Muhammad Imtiaz Hussain, 41, the brother of the victim killed Aug. 1, attended the news conference and expressed gratitude that the suspect had been apprehended. He said he was awaiting more details about what had unfolded.

“All I know is that the way my brother was killed was something extraordinary, absolutely not normal,” said Hussain, a Pakistani immigrant.

The report that the killings might be linked to a sectarian dispute raised the specter of the kind of violence that many immigrants from conflict-ridden countries had hoped to leave behind.

Sunni and Shiite Muslims differ in their beliefs over who was the proper successor to the Prophet Muhammad when he died nearly 1,400 years ago, a foundational dispute that today drives rivalries over religion, territory and political power.
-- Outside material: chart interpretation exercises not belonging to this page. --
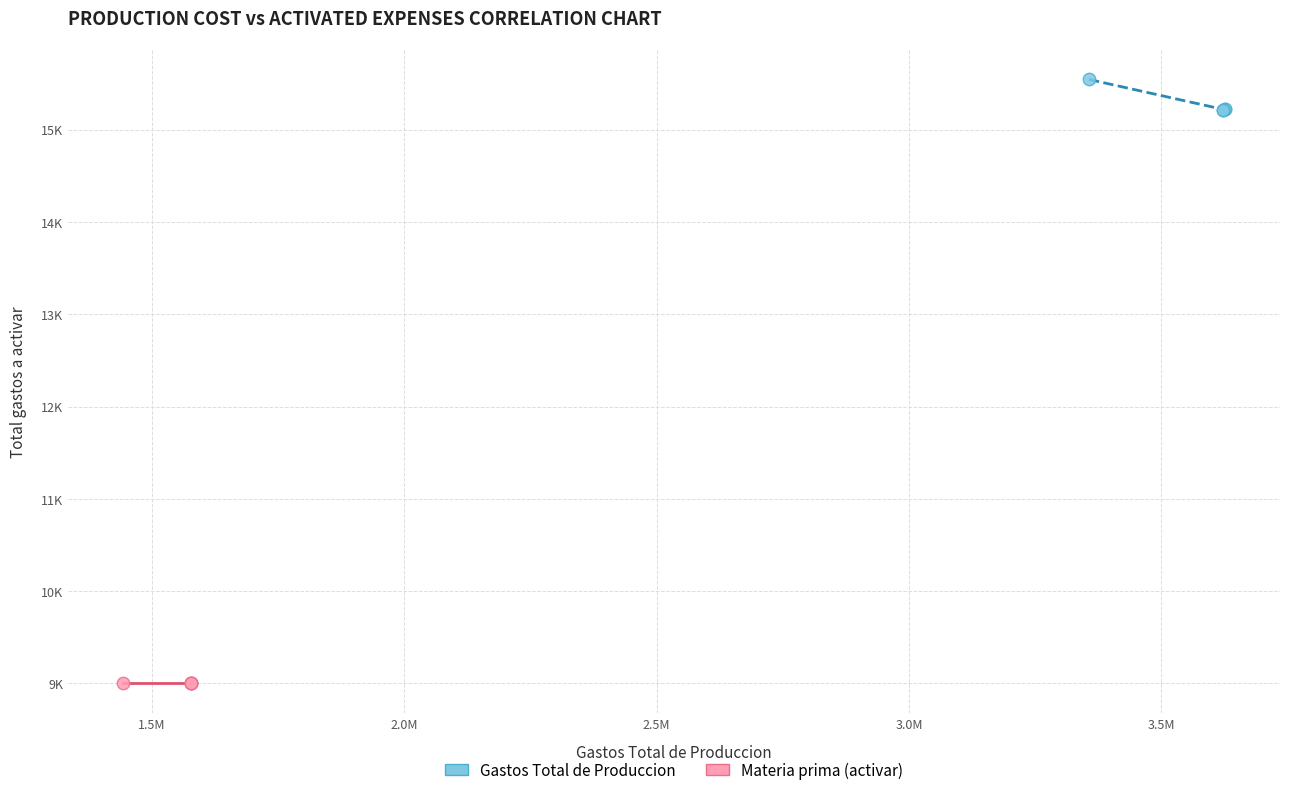

What are all the series names shown in the legend?

Gastos Total de Produccion, Materia prima (activar)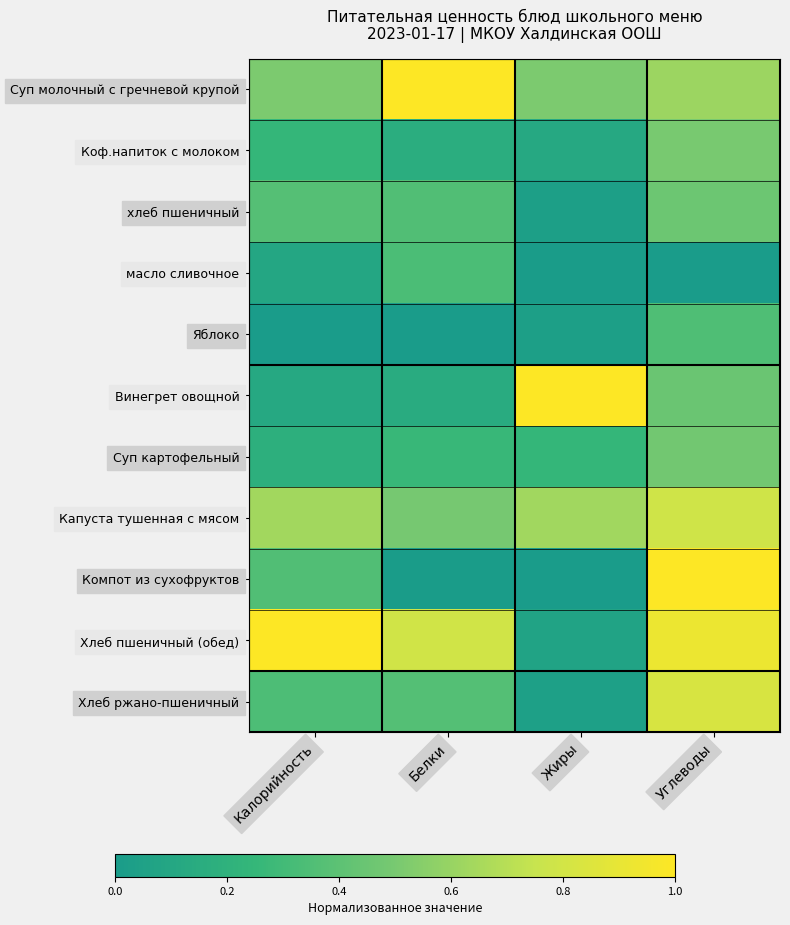

Rank the series at Углеводы from highest to lowest value.

Компот из сухофруктов, Хлеб пшеничный (обед), Хлеб ржано-пшеничный, Капуста тушенная с мясом, Суп молочный с гречневой крупой, Коф.напиток с молоком, Суп картофельный, хлеб пшеничный, Винегрет овощной, Яблоко, масло сливочное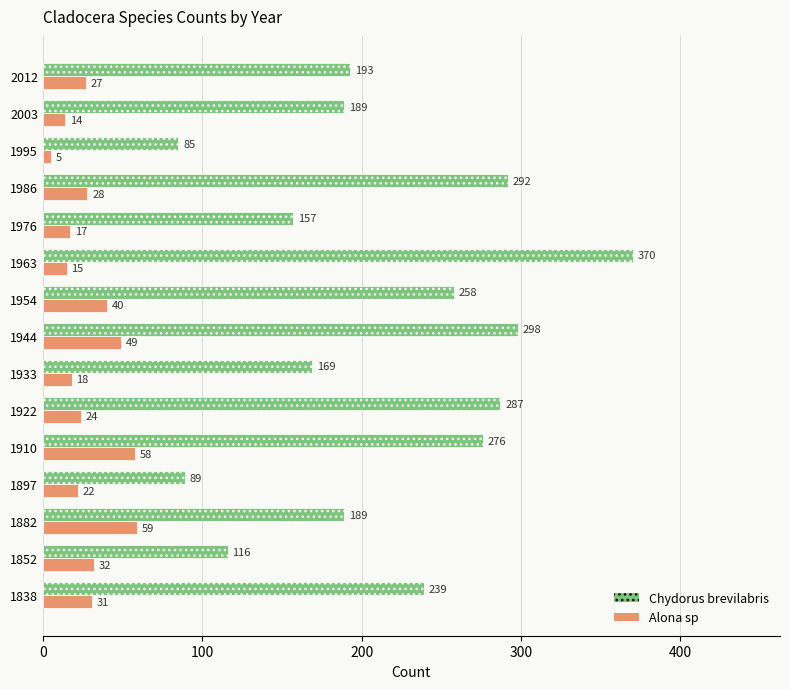

At how many categories does at least one series exceed 124?

12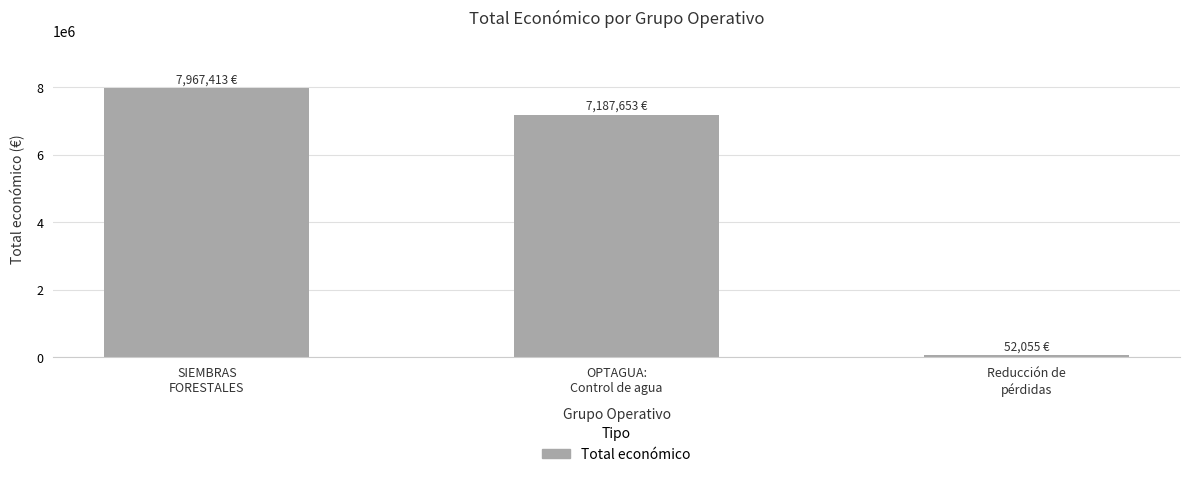

Are the bars horizontal?

No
The conflict has fueled sectarian violence in several countries, including Iraq, Lebanon and Afghanistan, but it has been rare in the United States.

Muslim groups quickly condemned the killings and any hint of conflict in the U.S. Islamic community.

“Like Protestants and Catholics, the Sunni and Shia communities in this country live near each other, work with each other and marry each other in peace,” said Edward Ahmed Mitchell, deputy director of the Council on American-Islamic Relations, a civil rights group. “There is no significant history of violence at all in the U.S. between Shias and Sunnis.”

For years, authorities in Albuquerque had sought to shape the city into a haven for immigrants. Hundreds of refugees from Afghanistan have settled in the city over the past year, since the withdrawal of the U.S. military in that country.

The latest killings come as Albuquerque has been upended by a harrowing spike in gun violence, with the city on pace to see more homicides this year than any other on record.

Police said Syed would be immediately charged in two of the killings: Muhammad Afzaal Hussain, 27, who moved from Pakistan to attend the University of New Mexico and had become president of its graduate student association before going into city planning; and Aftab Hussein, 41, who worked at a local cafe.

Naeem Hussain, the 25-year-old who was killed Friday, had started his own trucking business and become a U.S. citizen just weeks earlier.

The recent killings were preceded by the fatal shooting in November of Mohammad Ahmadi, 62, a Muslim immigrant from Afghanistan, who was attacked outside the grocery store that he owned with his brother.

Abrar H. Hashmi, Pakistan’s consul general in Houston, expressed his condolences at Tuesday night’s vigil and extended an offer of assistance to relatives of the victims who wanted to send remains for burial in Pakistan, from which three of the men hailed.

Scrambling to respond, the Albuquerque Police Department began bolstering patrols around the businesses and places of worship that serve as gathering places for the city’s Muslims, estimated to number from 5,000 to 10,000 in a city of more than 500,000.

Assed, president of the mosque, grew up in Albuquerque and described the community as a “welcoming melting pot.” He almost never felt that he stuck out as a Muslim, he said, until a woman was arrested and accused of trying to burn down the mosque last year.

Assed, who was born in Dearborn, Michigan, said that even with increasing xenophobia after the 9/11 attacks, Albuquerque seemed to continue to treat the Muslim community with respect, regardless of faith and nationalities.

Although Naeem Hussain’s death Friday heightened the concerns of his community, Ehsan Shahalami, his brother-in-law, said the killing came as a shock.

“There was never any indication of him feeling threatened or being scared of anything,” Shahalami said. “On the contrary, he was very fond of Albuquerque. He wanted to give back to the place that took him in.”